Lavrov a souligné que l'Arménie doit maintenant choisir entre l'UE et ce qu'elle a déjà, en évoquant un chiffre d'affaires commercial qui, selon lui, a dépassé 6 milliards de dollars au cours des trois dernières années et a atteint 12 milliards de dollars en une année. Il n'a pas précisé s'il parlait du commerce entre l'Arménie et l'UEE ou avec la Russie.

Concernant le réseau ferroviaire, Lavrov a insisté sur le fait que la Russie a fait tout son possible pour normaliser les relations avec l'Arménie et s'est dit surpris que l'Arménie discute publiquement de la concession ferroviaire plutôt que directement avec son partenaire.

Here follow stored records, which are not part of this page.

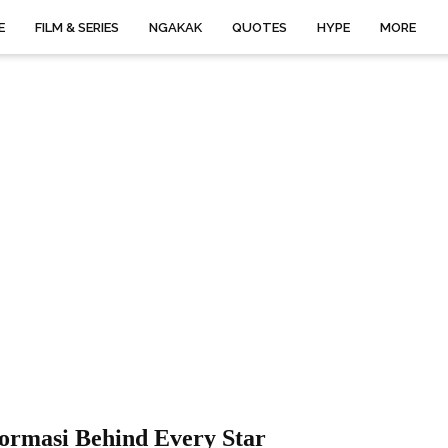
E
FILM & SERIES
NGAKAK
QUOTES
HYPE
MORE
ormasi Behind Every Star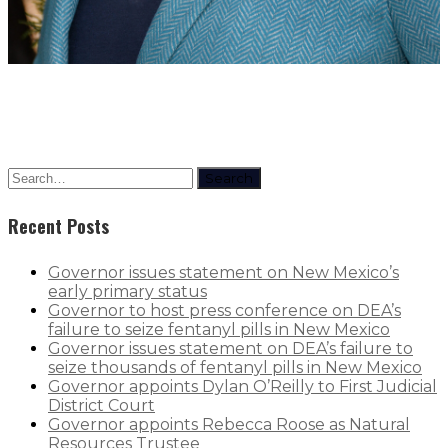
Search
Recent Posts
Governor issues statement on New Mexico’s
early primary status
Governor to host press conference on DEA’s
failure to seize fentanyl pills in New Mexico
Governor issues statement on DEA’s failure to
seize thousands of fentanyl pills in New Mexico
Governor appoints Dylan O’Reilly to First Judicial
District Court
Governor appoints Rebecca Roose as Natural
Resources Trustee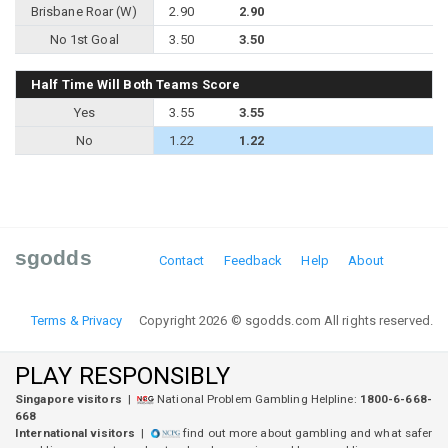
Brisbane Roar (W)
2.90
2.90
No 1st Goal
3.50
3.50
Half Time Will Both Teams Score
Yes
3.55
3.55
No
1.22
1.22
sgodds
Contact
Feedback
Help
About
Terms & Privacy
Copyright 2026 © sgodds.com All rights reserved.
PLAY RESPONSIBLY
Singapore visitors
|
National Problem Gambling Helpline:
1800-6-668-
668
International visitors
|
find out more about gambling and what safer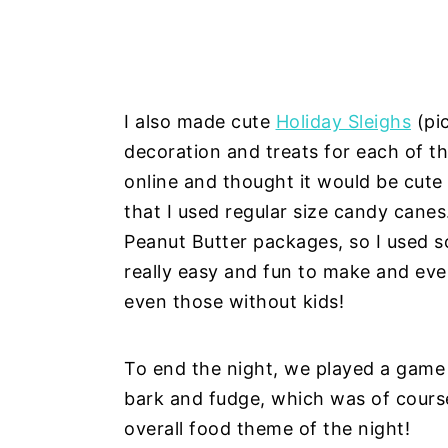
I also made cute
Holiday Sleighs
(pic
decoration and treats for each of th
online and thought it would be cute
that I used regular size candy canes.
Peanut Butter packages, so I used s
really easy and fun to make and ev
even those without kids!
To end the night, we played a gam
bark and fudge, which was of course
overall food theme of the night!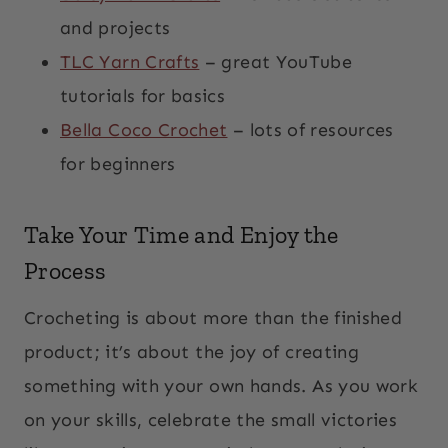
and projects
TLC Yarn Crafts
– great YouTube
tutorials for basics
Bella Coco Crochet
– lots of resources
for beginners
Take Your Time and Enjoy the
Process
Crocheting is about more than the finished
product; it’s about the joy of creating
something with your own hands. As you work
on your skills, celebrate the small victories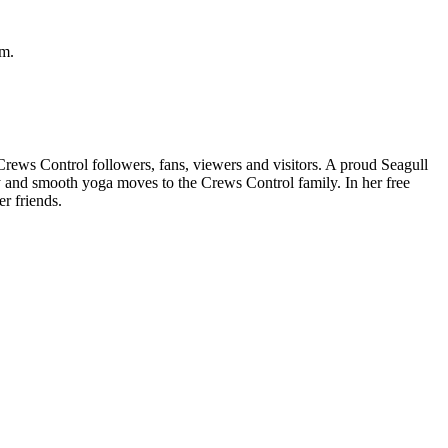
rm.
 Crews Control followers, fans, viewers and visitors. A proud Seagull
y and smooth yoga moves to the Crews Control family. In her free
r friends.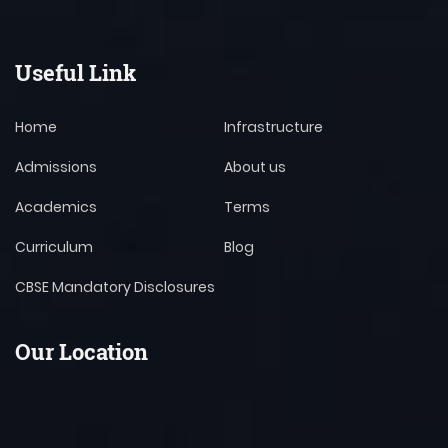
Useful Link
Home
Infrastructure
Admissions
About us
Academics
Terms
Curriculum
Blog
CBSE Mandatory Disclosures
Our Location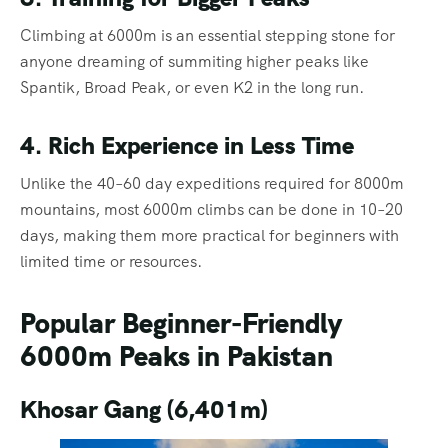
Climbing at 6000m is an essential stepping stone for
anyone dreaming of summiting higher peaks like
Spantik, Broad Peak, or even K2 in the long run.
4. Rich Experience in Less Time
Unlike the 40–60 day expeditions required for 8000m
mountains, most 6000m climbs can be done in 10–20
days, making them more practical for beginners with
limited time or resources.
Popular Beginner-Friendly
6000m Peaks in Pakistan
Khosar Gang (6,401m)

Le système ferroviaire arménien est détenu par les Chemins de fer russes (RZhD) dans le cadre d'une concession de 30 ans signée en 2008. Plus tôt en août, Pachinian a déclaré aux journalistes que l'Arménie cherche à négocier un compromis avec la Russie concernant le réseau ferroviaire national géré par la Russie, plutôt que d'annuler unilatéralement le contrat de gestion des Chemins de fer russes (RZhD). Pachinian avait d'abord appelé à mettre fin à la présence de RZhD en février, arguant que le contrôle russe décourage les investissements des partenaires internationaux. En juillet, il a menacé d'arbitrage et d'une facture annuelle de 2 milliards de dollars pour les droits de gestion de RZhD, déclenchant des avertissements de la Russie.

Le ministère russe des Affaires étrangères a accusé l'Occident de 'faire chanter' l'Arménie concernant la concession ferroviaire.

Lors d'une conférence de presse jeudi, Pachinian a déclaré que l'Arménie a exprimé ses positions sur la Russie et son bloc de sécurité, l'Organisation du traité de sécurité collective (OTSC), 'de manière transparente, publique et honnête'.

L'adhésion de l'Arménie à l'OTSC a également été remise en question par la Russie. Erevan a 'gelé' son adhésion au bloc début 2024, et Pachinian a déclaré lundi que reprendre l'adhésion de l'Arménie à l'OTSC ne faisait pas partie du plan quinquennal de son gouvernement.

'Je serais très heureux si l'organisation décidait d'expulser l'Arménie de l'OTSC. Cela nous libérerait du dilemme de savoir si nous devons nous retirer ou non', a-t-il déclaré à l'époque.